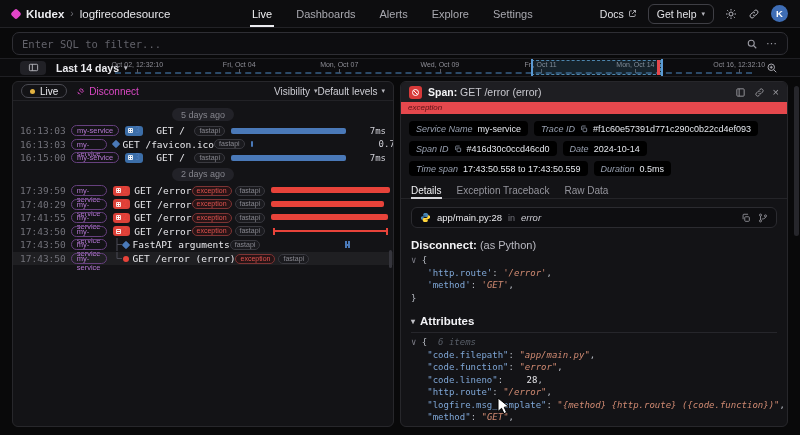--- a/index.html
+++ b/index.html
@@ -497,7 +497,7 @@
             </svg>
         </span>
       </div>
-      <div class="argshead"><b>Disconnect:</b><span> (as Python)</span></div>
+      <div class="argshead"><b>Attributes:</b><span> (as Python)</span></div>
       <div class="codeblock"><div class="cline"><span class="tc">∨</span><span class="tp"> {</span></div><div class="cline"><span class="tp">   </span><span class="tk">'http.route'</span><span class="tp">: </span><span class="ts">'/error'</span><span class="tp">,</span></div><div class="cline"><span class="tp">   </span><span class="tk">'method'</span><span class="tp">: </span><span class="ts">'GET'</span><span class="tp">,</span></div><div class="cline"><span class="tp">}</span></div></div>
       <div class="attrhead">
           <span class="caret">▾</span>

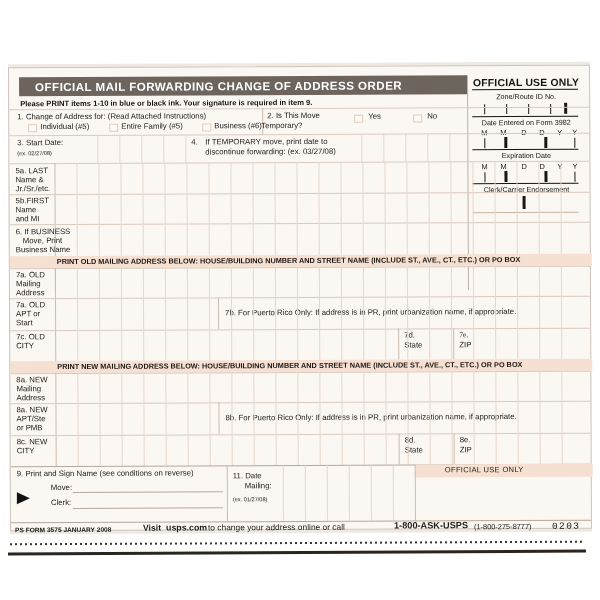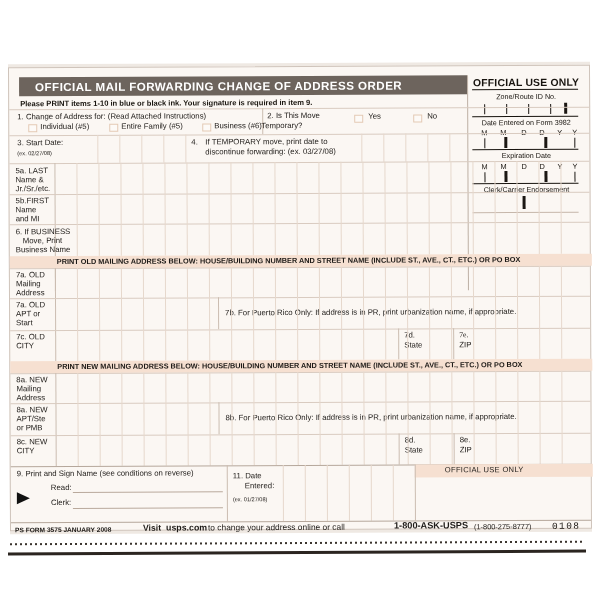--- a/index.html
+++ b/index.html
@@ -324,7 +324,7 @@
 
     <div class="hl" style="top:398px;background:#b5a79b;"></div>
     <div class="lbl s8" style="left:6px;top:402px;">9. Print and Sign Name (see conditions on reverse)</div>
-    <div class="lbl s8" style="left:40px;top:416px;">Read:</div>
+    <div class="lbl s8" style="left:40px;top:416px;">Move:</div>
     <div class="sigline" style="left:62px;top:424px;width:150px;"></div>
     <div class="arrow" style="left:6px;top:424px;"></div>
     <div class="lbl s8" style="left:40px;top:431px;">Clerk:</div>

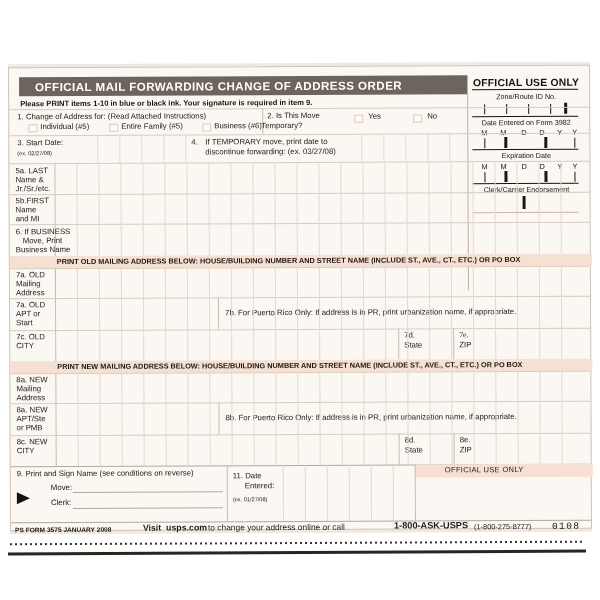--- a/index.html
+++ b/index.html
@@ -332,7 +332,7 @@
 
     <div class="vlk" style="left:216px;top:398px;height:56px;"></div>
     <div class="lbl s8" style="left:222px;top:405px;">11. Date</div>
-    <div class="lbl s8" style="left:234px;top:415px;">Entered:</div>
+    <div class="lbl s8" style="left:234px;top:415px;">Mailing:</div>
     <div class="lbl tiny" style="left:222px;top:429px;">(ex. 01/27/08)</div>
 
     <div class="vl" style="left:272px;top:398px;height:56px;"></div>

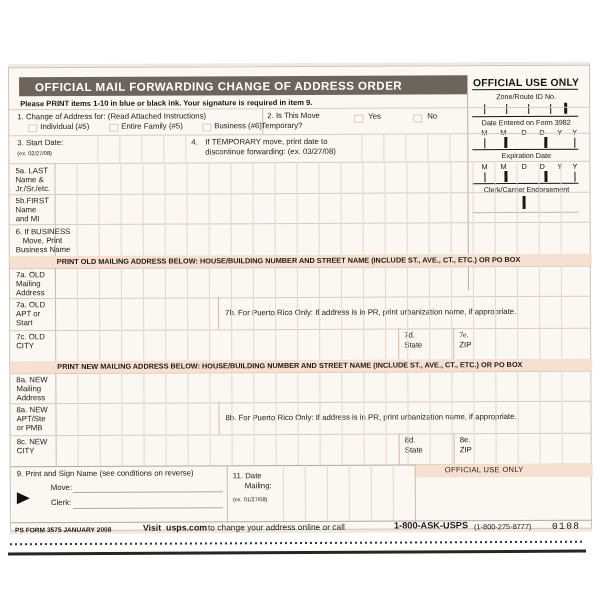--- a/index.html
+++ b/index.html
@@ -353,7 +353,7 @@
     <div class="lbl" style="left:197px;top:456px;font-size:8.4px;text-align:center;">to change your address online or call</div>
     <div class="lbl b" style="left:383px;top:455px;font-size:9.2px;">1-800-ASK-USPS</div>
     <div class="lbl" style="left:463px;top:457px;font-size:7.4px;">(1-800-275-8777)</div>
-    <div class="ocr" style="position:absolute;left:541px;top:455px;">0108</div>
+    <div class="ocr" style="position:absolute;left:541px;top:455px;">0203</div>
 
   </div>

--

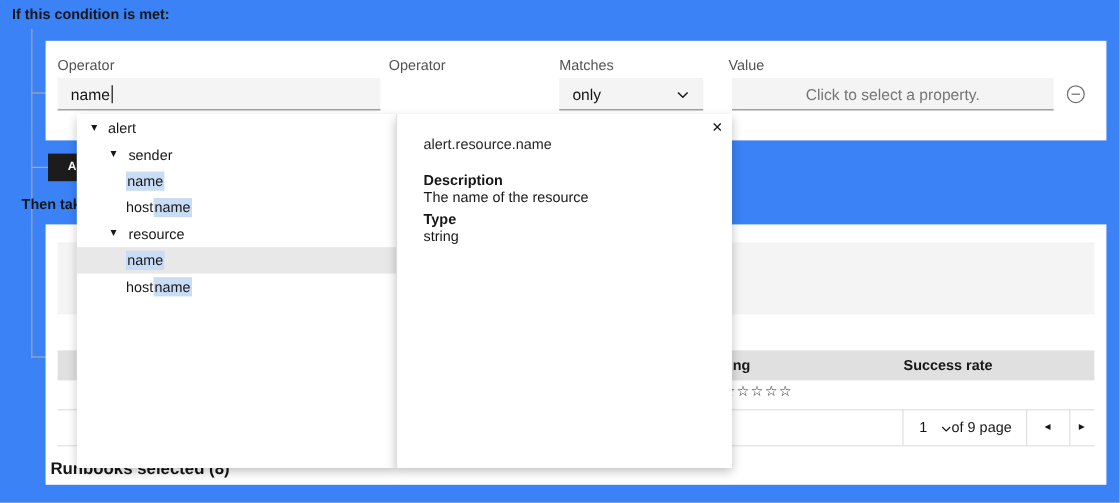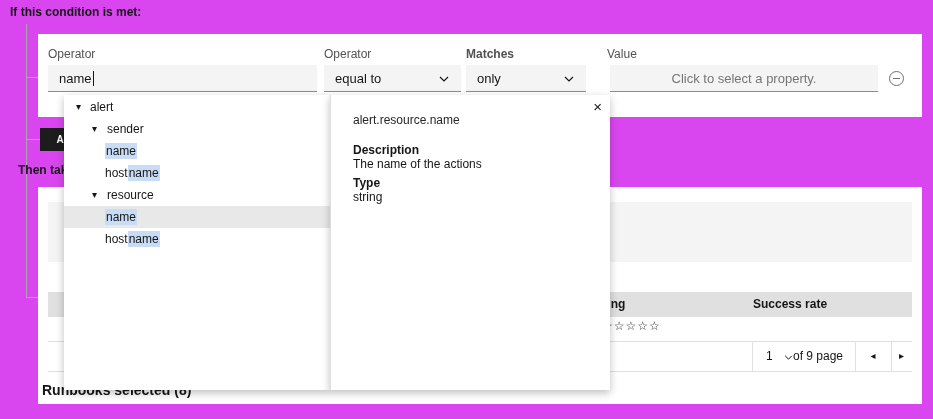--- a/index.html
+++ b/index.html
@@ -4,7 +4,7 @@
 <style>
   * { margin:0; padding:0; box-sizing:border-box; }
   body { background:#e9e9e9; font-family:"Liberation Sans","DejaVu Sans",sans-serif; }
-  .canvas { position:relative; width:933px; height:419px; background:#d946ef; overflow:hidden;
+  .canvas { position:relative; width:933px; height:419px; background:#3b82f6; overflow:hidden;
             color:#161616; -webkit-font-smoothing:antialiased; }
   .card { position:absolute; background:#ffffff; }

Your assignment |
Return the total number of lines in the records that contain "span", without any explanation.

Written response |
5